Carl St. Clair Opens His 30th Season Leading Pacific Symphony with the Elegance and Power of Beethoven and Orff’s Carmina Burana
This weekend was a treat for the senses with director Carl St. Clair opening his 30th season with Pacific Symphony performing at the Segerstrom Center for the Arts on Saturday, September 28th, 2019.
World-renowned, Carl St. Clair, conducted the Pacific Symphony and Chorale at the Renée and Henry Segerstrom Concert Hall this weekend including works from Beethoven, “Egmont” Overture and “Choral” Fantasy and a celebration of nature, love, and lust with Carl Orff’s popular Carmina Burana which originally premiered in 1937.
St. Clair breezes through Beethoven’s Overture which was originally the instrumental to a ballet, opera or oratorio in the 17th century and designed to be played at the head of a program. “Choral” Fantasy served as the concluding work for a benefit concert that Beethoven put on for himself in 1808; performers consisted of vocal soloists, chorus, an orchestra, and Beethoven himself as piano soloist. The Fantasy was meant to include all the participants and unites all musical forces together and the Pacific Symphony and Chorale did not disappoint with their superior vocals and ingenious ensemble in this paramount performance.

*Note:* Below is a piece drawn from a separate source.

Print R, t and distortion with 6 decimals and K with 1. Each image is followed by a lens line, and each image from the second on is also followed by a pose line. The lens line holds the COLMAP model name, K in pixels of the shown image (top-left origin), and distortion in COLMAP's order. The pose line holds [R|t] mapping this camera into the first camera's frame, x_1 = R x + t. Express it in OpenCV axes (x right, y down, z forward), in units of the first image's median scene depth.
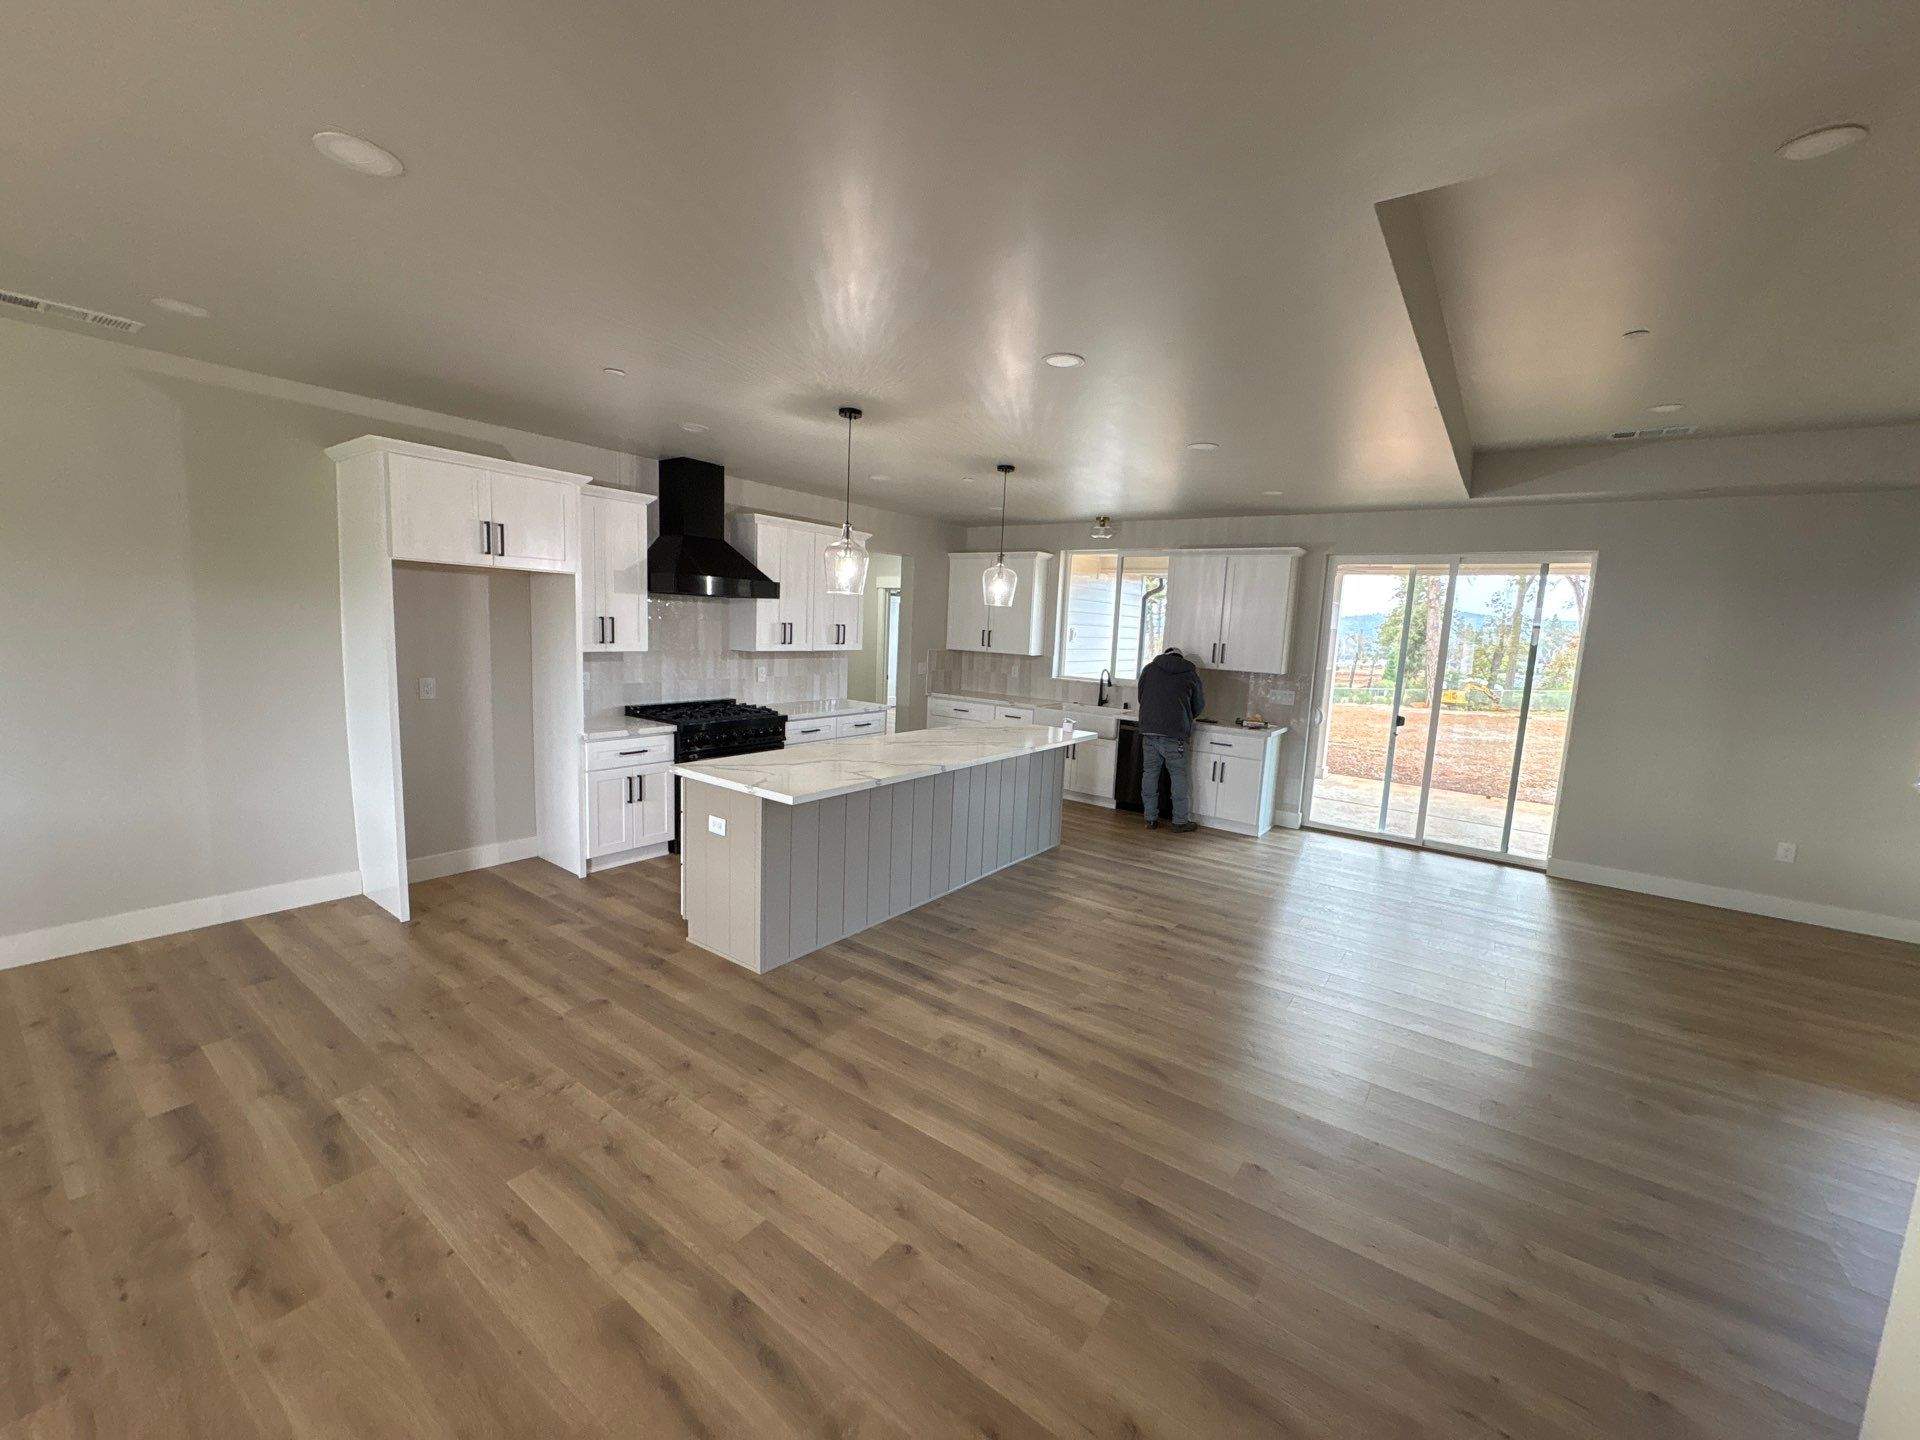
lens RADIAL K [[768.0, 0, 963.5], [0, 768.0, 718.3], [0, 0, 1]] dist [0.001646, -0.000287]
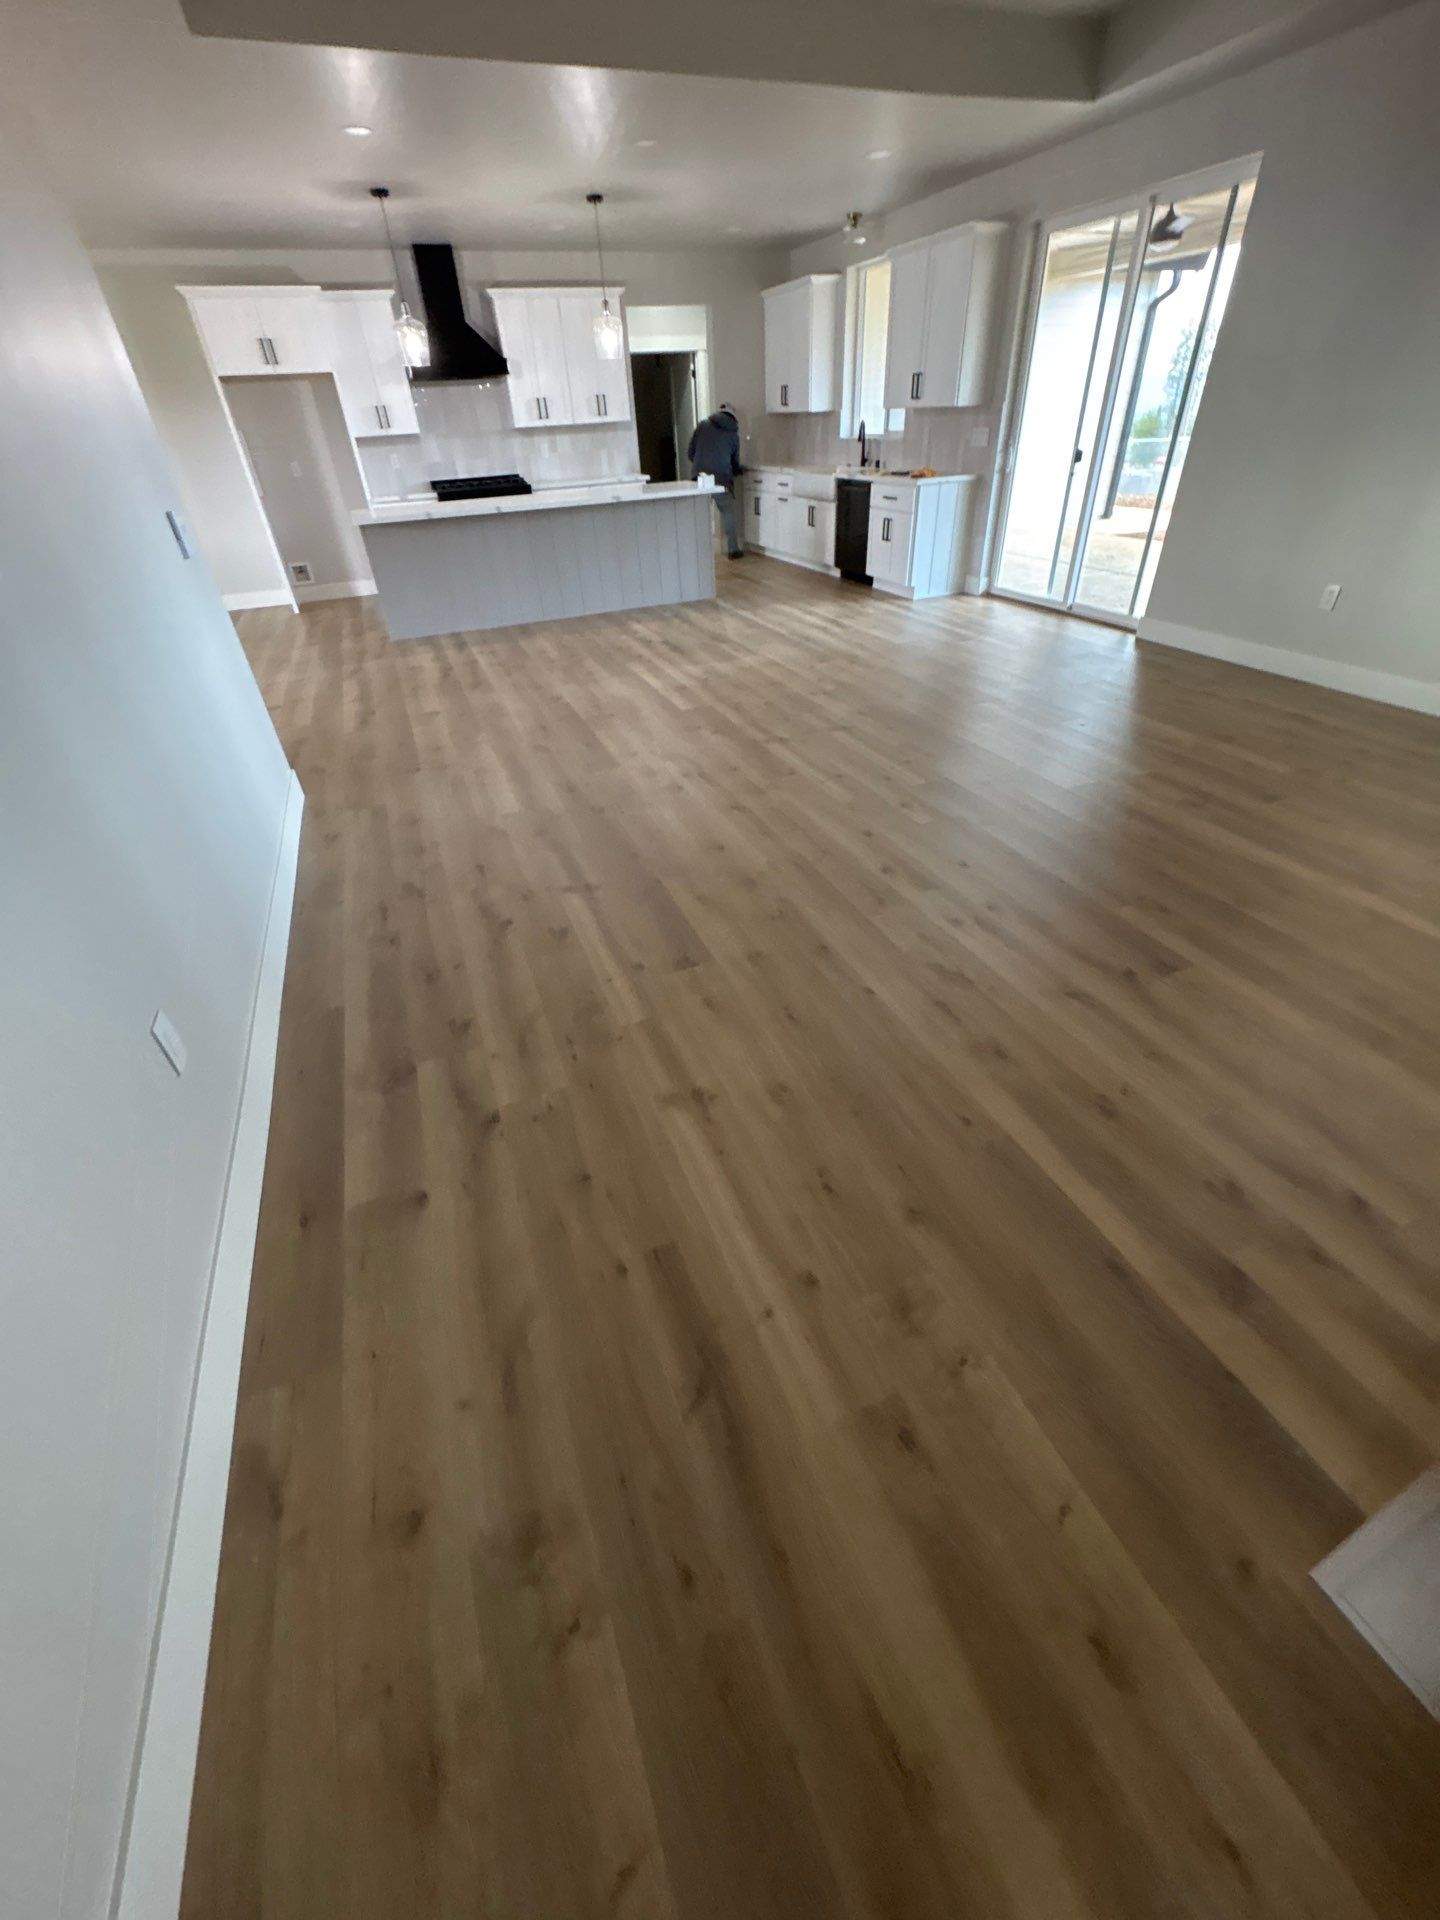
lens RADIAL K [[768.0, 0, 723.1], [0, 768.0, 968.9], [0, 0, 1]] dist [0.001646, -0.000287]
pose [[0.840268, 0.244698, -0.483811, 0.816865], [0.018644, 0.878789, 0.476846, 0.095209], [0.541851, -0.409698, 0.733856, -0.116867]]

Carmina Burana’s wheel of fortune was spinning around and around, and with anyone’s luck, it could have them at the very top of society one moment and sliding down to the other in the blink of any eye. This masterpiece was given life with an astounding performance at the beautiful concert hall with its most sophisticated acoustics. The performance had some shedding a tear at the emotional rollercoaster of this timeless classic.

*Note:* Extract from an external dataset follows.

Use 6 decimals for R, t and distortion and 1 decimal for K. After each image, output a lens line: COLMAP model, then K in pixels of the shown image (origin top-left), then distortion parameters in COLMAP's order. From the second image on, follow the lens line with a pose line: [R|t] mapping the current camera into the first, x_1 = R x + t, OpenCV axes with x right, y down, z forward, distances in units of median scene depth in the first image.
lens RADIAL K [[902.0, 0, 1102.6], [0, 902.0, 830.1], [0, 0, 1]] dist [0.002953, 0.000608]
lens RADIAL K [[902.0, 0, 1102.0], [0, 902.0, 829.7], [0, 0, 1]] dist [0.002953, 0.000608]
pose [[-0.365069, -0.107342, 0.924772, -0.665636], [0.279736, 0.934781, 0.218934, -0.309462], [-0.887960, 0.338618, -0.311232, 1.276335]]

Carmina Burana is performed in three sections including Springtime, In the Tavern and The Court Of Love. preceded by and ending with Fortune. Benjamin Pasternack was a delight on piano. American, Celena Shafer’s soprano voice enveloped attendees as she longed for love and eventually fell into the arms of Canadian baritone, Hugh Russell. Hugh Russell’s performance of Estuans Interius was commanding. Christopher Pfund garnered laughter with his brilliant tenor performance as a fowl being grilled and feasted upon, while innocence was reclaimed by the Southern California Children’s Chorus.
Sunday’s matinee of O Fortuna! was a more relaxed setting than the previous night but there was no shortage in quality. It was an opportunity to focus on the little things you may have missed in the opening night performance of Beethoven and the full version of Carmina Burana. St. Clair gave a little background on O Fortuna! at the show’s opening and ended with numerous standing ovations. Overall the three performances were a sheer delight and we will be attending more Pacific Symphony productions and shows at the Segerstrom Center for the Arts throughout the season.